That code sample is buggy and does not correctly follow the APM pattern. BeginXx methods may complete the operation synchronously, which is why the IAsyncResult.CompletedSynchronously property exists. The callback needs to check that property, and if it's true, exit immediately and instead allow the BeginXx call site to perform the continuation. Otherwise, a string of synchronously completing operations may stack dive.

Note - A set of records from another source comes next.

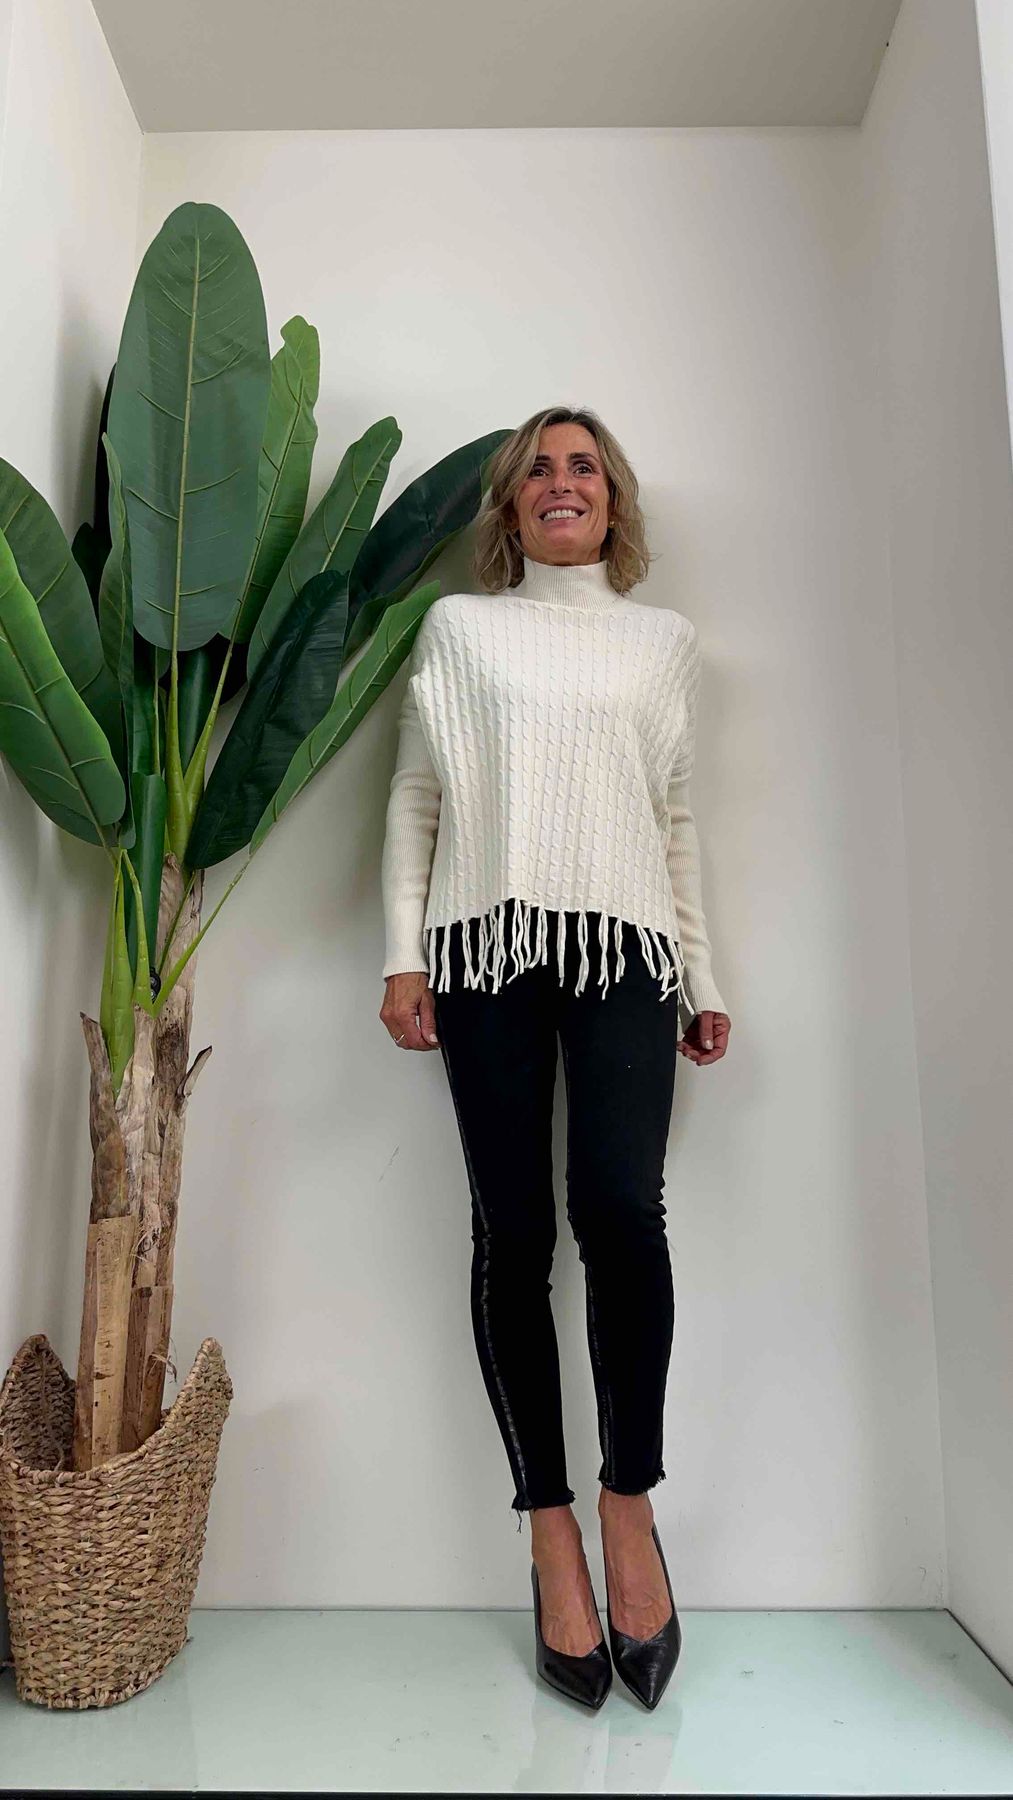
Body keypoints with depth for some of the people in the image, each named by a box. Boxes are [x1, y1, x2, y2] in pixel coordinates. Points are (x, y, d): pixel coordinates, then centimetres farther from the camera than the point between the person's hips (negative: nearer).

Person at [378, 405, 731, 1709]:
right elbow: (414, 798, 10)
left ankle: (630, 1502, 5)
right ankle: (551, 1536, 10)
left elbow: (678, 820, 17)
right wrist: (402, 956, 0)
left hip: (626, 944, 1)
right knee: (513, 1231, -2)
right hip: (489, 943, 0)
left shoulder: (664, 641, 19)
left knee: (621, 1211, -16)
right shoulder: (459, 625, 16)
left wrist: (703, 979, 12)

The docs should be fixed, but this isn't a bug in .NET Core nor is it configurable. .NET Core is simply faster and much more likely for operations to complete synchronously.

Thanks, got it.
It is clear how it works now =)
Funny that this shoud work from .NET 4.5 but on practice I do not see that even at .NET 4.8 .
Only .net core sends CompletedSynchronously == true .

I found your comment here dotnet/runtime#29024 also
and it has the same story.

If anyone works in Microsoft or anyone knows anybody works in Microsoft
ask Microsoft to adjust this samples =) because it is wrong now.

About this case the some relevant answer it to look at
https://learn.microsoft.com/en-us/dotnet/api/system.iasyncresult.completedsynchronously?view=net-7.0

when it is possible to find

Notes to Callers
Use this property to determine if the asynchronous operation completed synchronously. For example, this property can return true for an asynchronous I/O operation if the I/O request was small.

Hope that somebody will find that via google also.
Thanks for your help again!
Best regards.
Nik

svick commented

@thenik

If anyone works in Microsoft or anyone knows anybody works in Microsoft
ask Microsoft to adjust this samples =) because it is wrong now.

Most things are open now in .Net, so we don't have to rely on Microsoft employees. Namely:

  1. Anyone can open an issue, making sure the problem is properly tracked. I just did that at dotnet/dotnet-api-docs#8662.
  2. Anyone can open a Pull Request, fixing the documentation. If you want to do that, click the pencil icon on the documentation page, then click another pencil icon on the opened GitHub page.

@thenik I wonder what is the reason you are using HttpWebRequest and not HttpClient?

@antonfirsov it is an old legacy project ( https://mydataprovider.com web scraper ).
Started since Microsoft .NET Framework 2.0 .
I migrate it to .net 6. So it is hard to use HttpClient.
Additionally , in a real life I saw many times when
WebClient, HttpClient, HttpWebRequest do not work as expected,
all these classes can hang-up under the high load.
So we if you want a reliable software (webscraper) you have to managing all http requests itself.